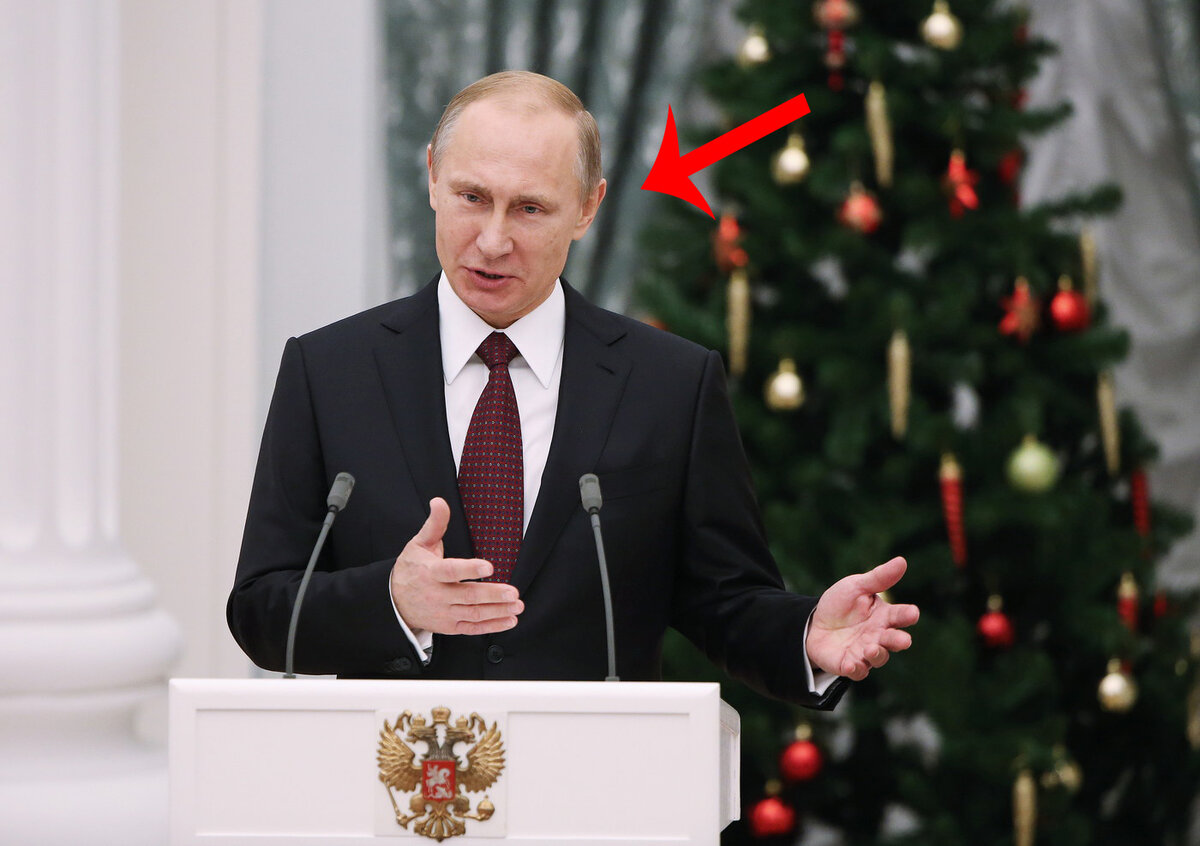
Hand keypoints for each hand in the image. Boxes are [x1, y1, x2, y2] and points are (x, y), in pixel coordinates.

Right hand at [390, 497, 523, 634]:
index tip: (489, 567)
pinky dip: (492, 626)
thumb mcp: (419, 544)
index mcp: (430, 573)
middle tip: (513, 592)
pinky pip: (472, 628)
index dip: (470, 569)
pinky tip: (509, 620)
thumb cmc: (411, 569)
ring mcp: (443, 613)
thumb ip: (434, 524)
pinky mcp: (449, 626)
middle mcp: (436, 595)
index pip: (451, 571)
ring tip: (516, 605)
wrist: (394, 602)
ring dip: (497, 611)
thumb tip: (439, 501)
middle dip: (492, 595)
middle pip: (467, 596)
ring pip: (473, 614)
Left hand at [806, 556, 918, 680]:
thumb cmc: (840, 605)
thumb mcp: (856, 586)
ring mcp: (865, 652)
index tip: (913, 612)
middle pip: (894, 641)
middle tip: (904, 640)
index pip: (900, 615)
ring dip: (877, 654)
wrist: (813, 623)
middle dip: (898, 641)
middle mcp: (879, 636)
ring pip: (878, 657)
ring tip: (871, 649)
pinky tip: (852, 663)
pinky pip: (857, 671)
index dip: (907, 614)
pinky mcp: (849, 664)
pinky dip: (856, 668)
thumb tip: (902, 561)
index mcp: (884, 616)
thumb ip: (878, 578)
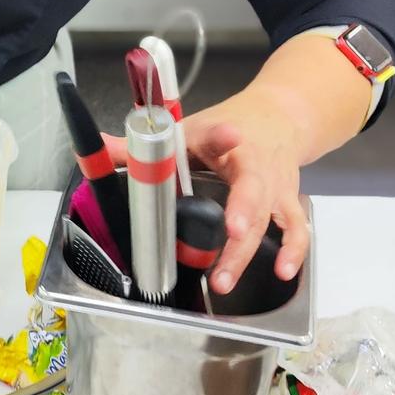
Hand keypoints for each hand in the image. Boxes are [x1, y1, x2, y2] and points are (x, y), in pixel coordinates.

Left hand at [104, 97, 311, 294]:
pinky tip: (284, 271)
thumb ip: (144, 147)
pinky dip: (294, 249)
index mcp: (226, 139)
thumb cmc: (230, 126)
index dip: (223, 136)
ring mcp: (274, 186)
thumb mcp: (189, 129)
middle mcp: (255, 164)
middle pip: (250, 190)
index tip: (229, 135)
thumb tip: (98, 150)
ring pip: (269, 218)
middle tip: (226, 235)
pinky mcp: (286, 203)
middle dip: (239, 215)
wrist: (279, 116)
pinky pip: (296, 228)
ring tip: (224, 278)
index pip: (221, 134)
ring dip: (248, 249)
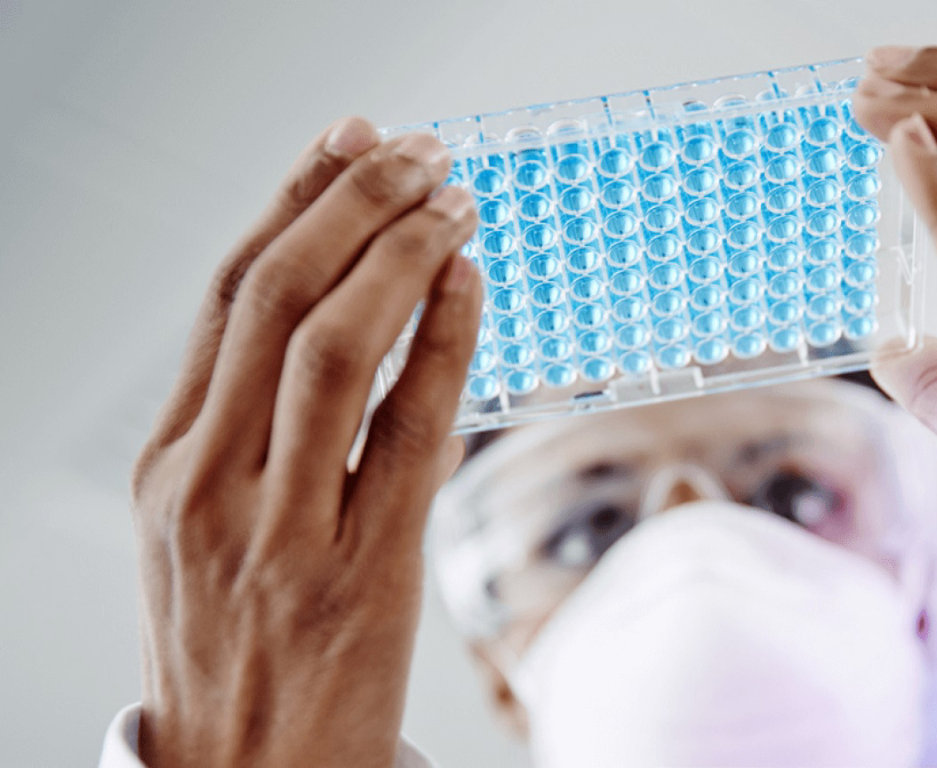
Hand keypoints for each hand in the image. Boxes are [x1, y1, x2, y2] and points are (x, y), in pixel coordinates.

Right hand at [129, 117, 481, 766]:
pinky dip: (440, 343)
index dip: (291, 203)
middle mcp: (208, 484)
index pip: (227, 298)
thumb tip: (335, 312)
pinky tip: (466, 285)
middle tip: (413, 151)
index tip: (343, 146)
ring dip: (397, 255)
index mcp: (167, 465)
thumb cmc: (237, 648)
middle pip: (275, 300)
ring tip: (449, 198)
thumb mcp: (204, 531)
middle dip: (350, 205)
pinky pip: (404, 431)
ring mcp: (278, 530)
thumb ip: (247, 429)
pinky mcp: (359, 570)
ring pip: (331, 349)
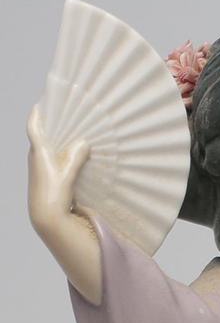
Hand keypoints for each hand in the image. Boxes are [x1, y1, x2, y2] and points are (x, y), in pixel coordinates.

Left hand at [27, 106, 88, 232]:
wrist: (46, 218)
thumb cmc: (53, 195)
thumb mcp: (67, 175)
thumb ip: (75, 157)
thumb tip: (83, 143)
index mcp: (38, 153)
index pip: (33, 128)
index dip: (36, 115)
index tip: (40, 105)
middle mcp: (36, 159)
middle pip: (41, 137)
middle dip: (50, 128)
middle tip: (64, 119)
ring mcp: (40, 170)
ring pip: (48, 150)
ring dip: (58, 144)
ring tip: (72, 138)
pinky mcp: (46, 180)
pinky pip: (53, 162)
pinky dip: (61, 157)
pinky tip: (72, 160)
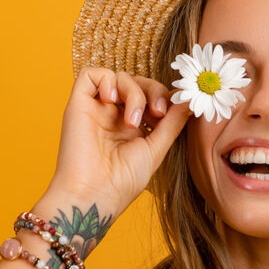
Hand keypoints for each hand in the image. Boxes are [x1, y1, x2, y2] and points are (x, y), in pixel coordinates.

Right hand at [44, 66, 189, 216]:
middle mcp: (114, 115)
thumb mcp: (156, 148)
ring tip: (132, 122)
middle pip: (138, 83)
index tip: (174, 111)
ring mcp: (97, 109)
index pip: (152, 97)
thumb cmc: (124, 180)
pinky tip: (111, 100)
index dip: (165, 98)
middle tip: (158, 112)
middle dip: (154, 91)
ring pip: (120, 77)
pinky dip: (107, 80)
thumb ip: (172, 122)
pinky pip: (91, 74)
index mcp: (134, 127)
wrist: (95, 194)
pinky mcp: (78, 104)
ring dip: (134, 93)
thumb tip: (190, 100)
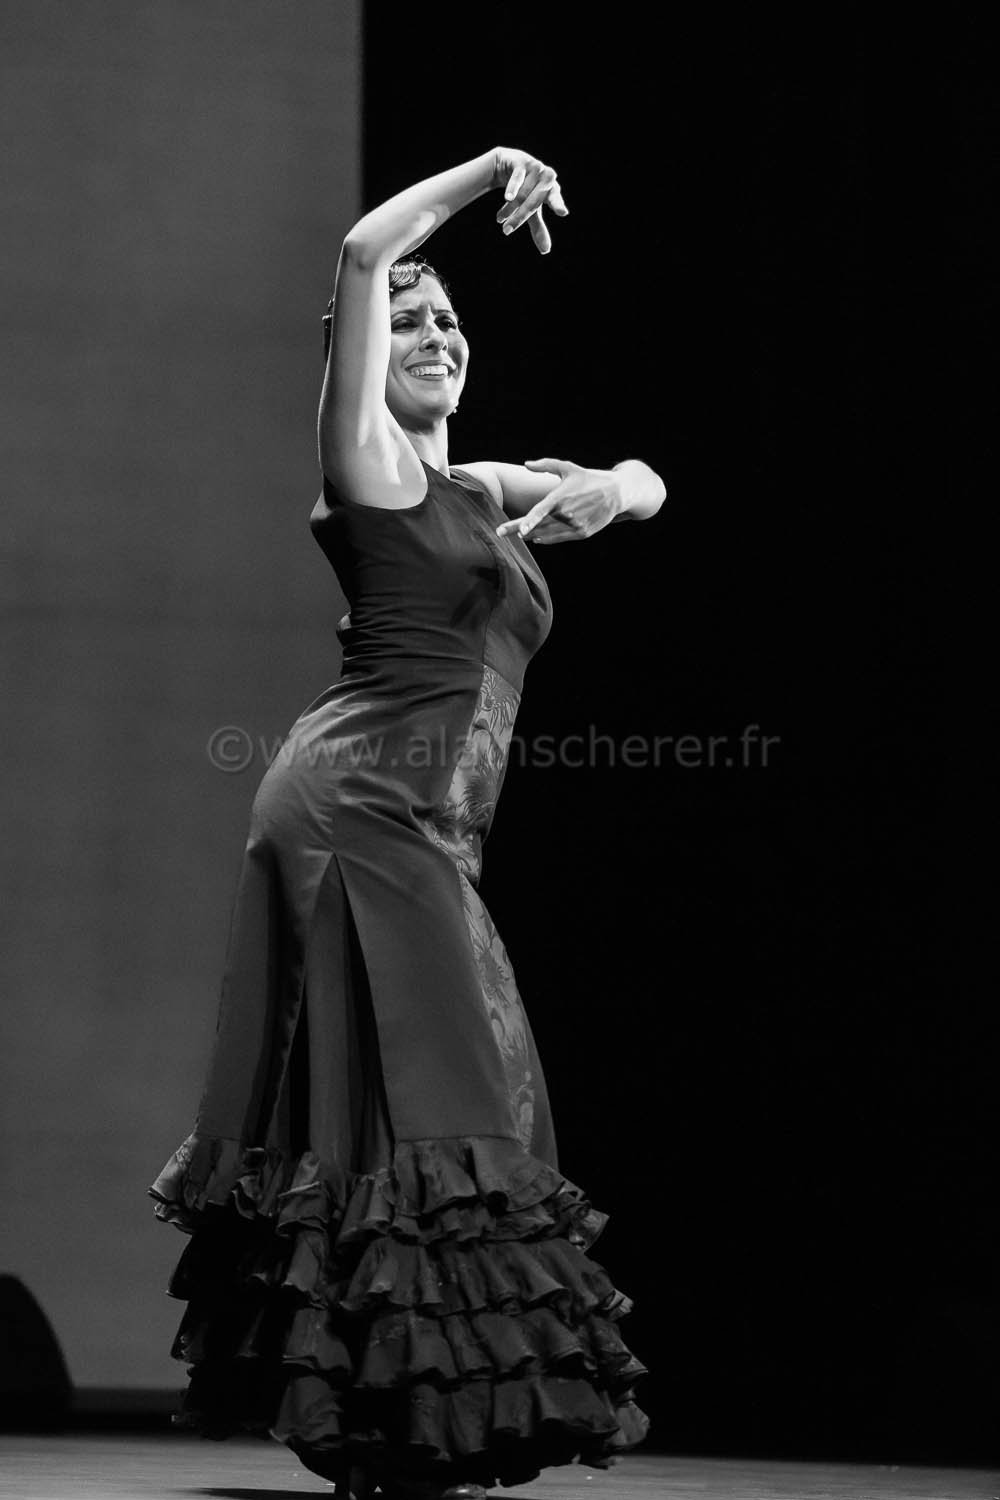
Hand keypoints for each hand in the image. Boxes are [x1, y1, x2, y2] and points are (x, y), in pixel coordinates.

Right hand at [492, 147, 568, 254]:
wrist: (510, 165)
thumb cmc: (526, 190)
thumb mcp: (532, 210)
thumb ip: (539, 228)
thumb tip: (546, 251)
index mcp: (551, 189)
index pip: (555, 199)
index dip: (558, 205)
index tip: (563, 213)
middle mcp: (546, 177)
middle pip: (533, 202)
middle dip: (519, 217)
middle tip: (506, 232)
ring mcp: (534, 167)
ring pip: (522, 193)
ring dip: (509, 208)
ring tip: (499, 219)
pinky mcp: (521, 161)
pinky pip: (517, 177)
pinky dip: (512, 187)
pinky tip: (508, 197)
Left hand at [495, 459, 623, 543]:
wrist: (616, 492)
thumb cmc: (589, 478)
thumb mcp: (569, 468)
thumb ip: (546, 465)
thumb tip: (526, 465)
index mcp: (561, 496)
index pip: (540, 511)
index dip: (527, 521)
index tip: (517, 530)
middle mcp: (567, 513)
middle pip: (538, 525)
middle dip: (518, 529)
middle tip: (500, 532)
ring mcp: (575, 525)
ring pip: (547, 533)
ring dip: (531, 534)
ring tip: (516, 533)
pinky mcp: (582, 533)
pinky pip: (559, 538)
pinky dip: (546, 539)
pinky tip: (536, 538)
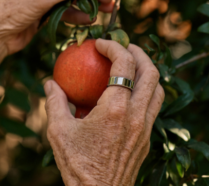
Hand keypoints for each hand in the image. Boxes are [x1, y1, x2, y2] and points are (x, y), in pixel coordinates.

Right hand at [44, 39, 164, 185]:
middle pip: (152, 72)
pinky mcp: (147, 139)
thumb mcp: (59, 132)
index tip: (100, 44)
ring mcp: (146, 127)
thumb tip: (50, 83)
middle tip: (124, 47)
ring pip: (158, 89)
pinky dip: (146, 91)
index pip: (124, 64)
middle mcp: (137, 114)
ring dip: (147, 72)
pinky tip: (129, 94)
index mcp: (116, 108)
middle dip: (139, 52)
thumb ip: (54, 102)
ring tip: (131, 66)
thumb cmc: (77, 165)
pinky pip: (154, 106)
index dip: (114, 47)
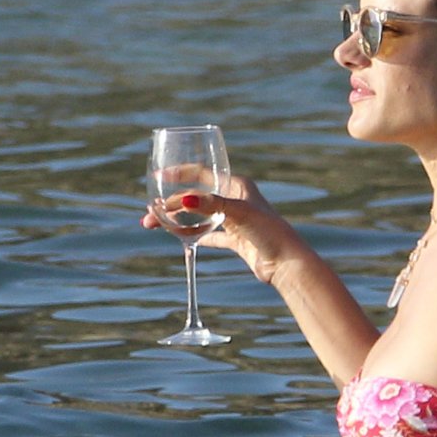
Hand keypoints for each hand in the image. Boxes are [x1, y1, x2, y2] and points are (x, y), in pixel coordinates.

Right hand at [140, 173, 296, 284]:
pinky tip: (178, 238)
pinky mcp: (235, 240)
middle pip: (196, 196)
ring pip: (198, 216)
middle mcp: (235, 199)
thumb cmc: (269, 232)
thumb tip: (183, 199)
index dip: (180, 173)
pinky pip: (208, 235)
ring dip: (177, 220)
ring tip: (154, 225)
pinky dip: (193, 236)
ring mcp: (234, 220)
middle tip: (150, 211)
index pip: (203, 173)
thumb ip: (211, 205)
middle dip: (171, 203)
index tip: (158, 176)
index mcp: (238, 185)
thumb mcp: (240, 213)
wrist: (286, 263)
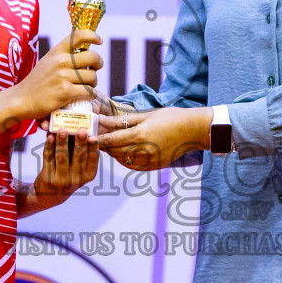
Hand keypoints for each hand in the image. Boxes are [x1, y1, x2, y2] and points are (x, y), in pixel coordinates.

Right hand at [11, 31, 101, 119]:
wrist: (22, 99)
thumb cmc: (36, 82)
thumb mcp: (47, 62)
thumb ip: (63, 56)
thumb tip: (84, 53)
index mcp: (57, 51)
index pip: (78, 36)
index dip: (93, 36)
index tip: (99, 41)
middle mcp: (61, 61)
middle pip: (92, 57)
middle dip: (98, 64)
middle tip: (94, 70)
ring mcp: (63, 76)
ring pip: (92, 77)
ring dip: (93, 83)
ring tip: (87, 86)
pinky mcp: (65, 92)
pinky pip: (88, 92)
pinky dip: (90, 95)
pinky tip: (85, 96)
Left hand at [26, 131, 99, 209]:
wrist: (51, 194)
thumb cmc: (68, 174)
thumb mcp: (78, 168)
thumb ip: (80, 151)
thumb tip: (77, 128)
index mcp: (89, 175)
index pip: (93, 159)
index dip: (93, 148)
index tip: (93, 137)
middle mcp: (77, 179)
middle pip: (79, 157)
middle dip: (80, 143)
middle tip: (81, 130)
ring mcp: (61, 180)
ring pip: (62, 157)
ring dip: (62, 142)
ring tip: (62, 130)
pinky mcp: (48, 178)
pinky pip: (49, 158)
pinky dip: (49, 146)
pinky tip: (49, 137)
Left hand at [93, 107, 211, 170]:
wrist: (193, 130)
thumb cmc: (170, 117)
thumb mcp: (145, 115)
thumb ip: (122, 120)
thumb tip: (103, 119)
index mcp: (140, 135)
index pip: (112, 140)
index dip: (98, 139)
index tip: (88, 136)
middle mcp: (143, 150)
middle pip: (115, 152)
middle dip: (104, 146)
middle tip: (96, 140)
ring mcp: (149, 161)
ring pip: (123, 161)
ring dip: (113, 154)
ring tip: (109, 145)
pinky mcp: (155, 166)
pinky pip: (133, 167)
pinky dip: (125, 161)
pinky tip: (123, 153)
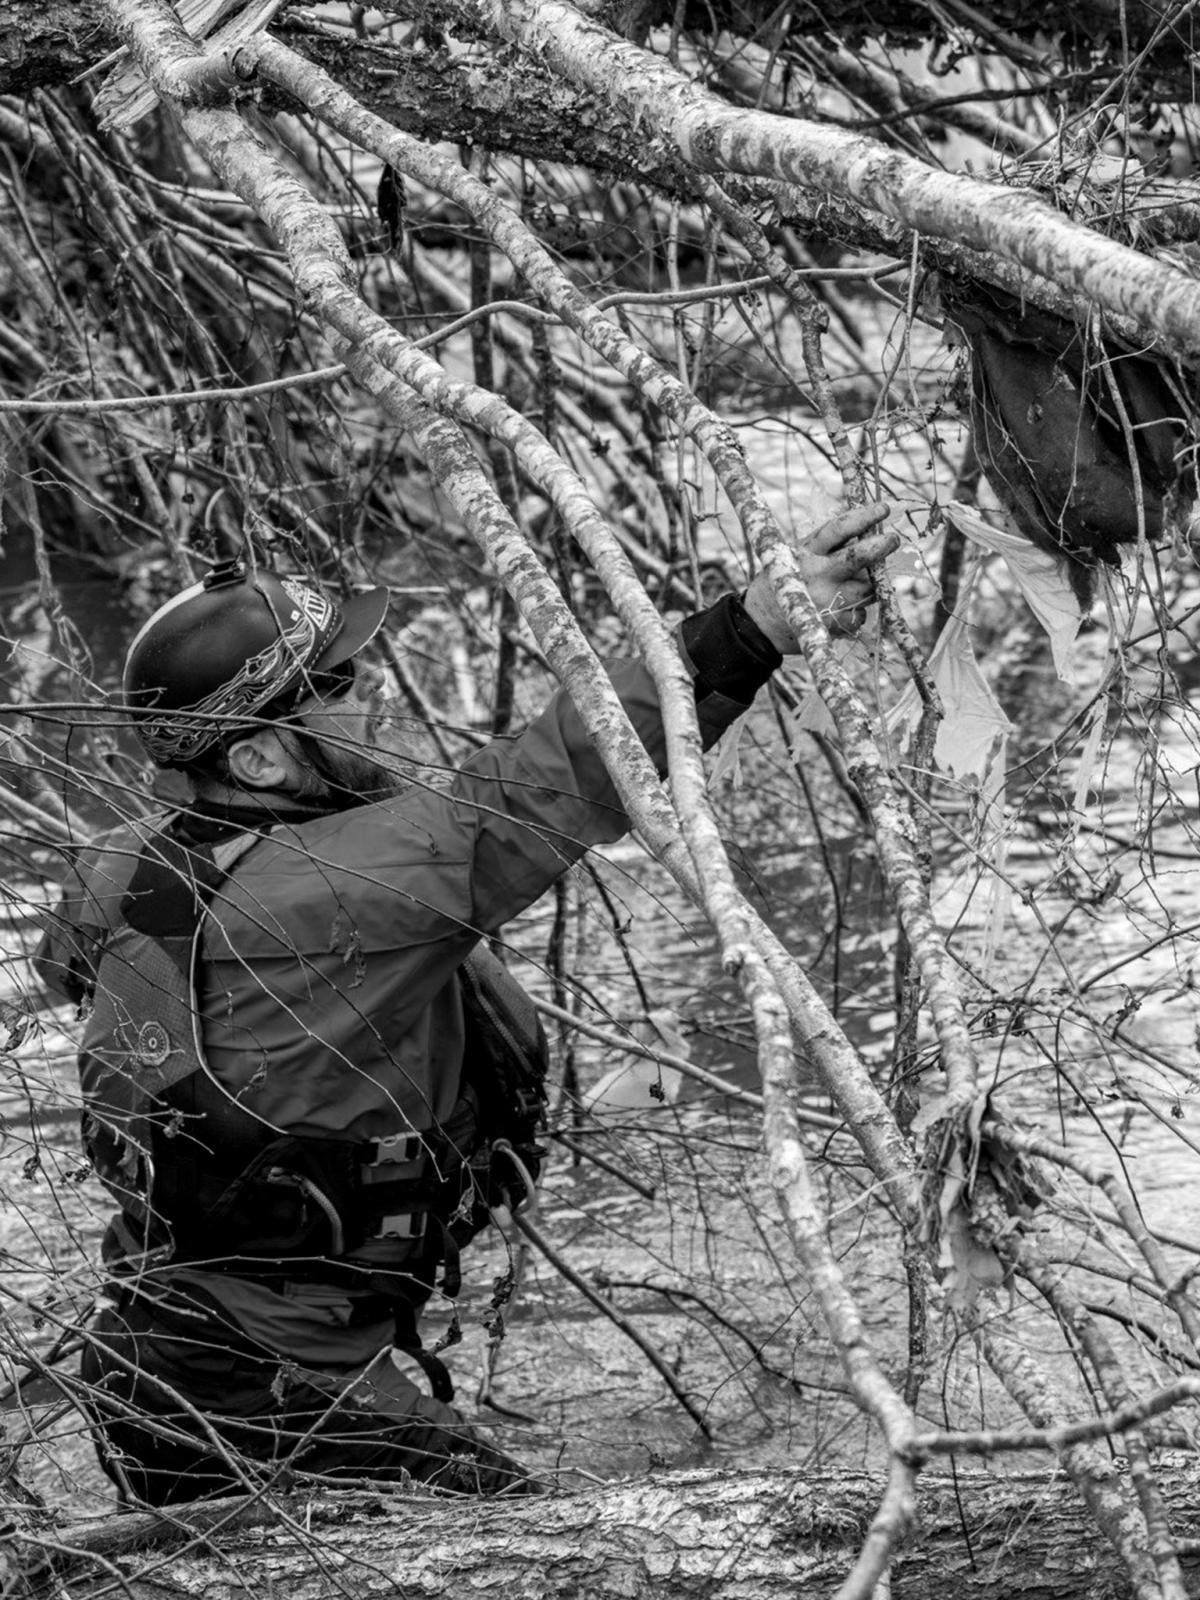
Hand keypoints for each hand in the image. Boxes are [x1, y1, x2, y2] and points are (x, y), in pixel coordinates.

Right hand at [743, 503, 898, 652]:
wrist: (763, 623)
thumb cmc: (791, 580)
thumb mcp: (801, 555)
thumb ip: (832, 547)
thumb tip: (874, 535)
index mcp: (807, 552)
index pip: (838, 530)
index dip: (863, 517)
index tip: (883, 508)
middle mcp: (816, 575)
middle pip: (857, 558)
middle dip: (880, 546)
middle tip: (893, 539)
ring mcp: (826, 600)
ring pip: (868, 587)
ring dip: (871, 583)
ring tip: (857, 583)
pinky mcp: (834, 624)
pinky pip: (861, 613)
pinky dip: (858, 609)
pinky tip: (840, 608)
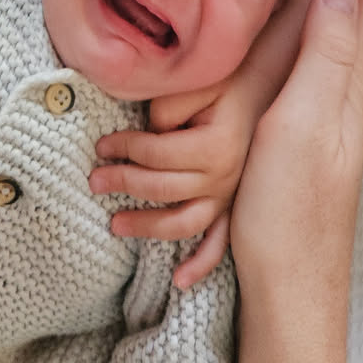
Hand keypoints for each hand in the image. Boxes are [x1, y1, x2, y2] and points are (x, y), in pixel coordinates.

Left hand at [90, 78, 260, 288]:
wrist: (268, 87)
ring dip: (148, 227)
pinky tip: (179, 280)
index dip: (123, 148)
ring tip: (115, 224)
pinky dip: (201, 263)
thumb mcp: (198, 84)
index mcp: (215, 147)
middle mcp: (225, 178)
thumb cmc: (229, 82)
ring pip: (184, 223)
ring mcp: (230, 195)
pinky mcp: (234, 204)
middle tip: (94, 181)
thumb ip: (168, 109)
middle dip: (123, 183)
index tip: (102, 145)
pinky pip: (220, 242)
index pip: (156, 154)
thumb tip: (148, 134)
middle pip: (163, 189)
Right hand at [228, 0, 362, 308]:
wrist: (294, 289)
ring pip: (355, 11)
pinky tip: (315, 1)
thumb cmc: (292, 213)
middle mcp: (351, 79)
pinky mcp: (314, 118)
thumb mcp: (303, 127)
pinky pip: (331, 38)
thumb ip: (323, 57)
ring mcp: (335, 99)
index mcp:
__________
WORK REQUEST: In the listing above, find the line with "ring tip: (516, 533)" and the line with "index mcp: (238, 185)". Copy exactly those lines and all between them, minus the images.

REPLY:
ring tip: (516, 533)
pinky mcp: (582, 533)
pinky pip: (559, 538)
pinky dip: (546, 539)
pinky tip: (536, 538)
Hand keypoints for each hand in the image. Boxes are [x1, y1, x2, y2] and points are (x, y), in pixel coordinates.

Right hand at [44, 39, 164, 185]:
middle pip: (152, 72)
pinky mcp: (147, 139)
thumb mcp: (59, 132)
index tip: (100, 44)
ring mcp: (146, 127)
thumb tip: (50, 83)
middle tip: (124, 47)
ring pip: (158, 89)
pinky dip: (146, 91)
index pip: (124, 64)
middle mcp: (137, 114)
ring dip: (147, 72)
pinky tip: (129, 94)
index mcp: (116, 108)
middle dip: (139, 52)
thumb ip: (54, 102)
ring tip: (131, 66)
thumb cmc: (77, 165)
pinky pip: (154, 106)
index dip: (114, 47)
Hand keypoints for each hand in the image. Boxes are [x1, y1, x2, y2] and points are (x, y), in pixel coordinates.

Right hand at [140, 173, 296, 284]:
pinky tip: (178, 238)
pinky mcp: (235, 240)
middle pip: (196, 196)
ring pip: (198, 216)
middle mcp: (235, 199)
thumb cmc: (269, 232)
thumb tip: (183, 199)
index dip: (180, 173)
pinky pip: (208, 235)
ring dip: (177, 220)
ring tip: (154, 225)
pinky dip: (193, 236)
ring mcp: (234, 220)
middle tip: (150, 211)
index pip: (203, 173)
thumb ip: (211, 205)
middle dip: (171, 203)
index tip: (158, 176)
index mcp: (238, 185)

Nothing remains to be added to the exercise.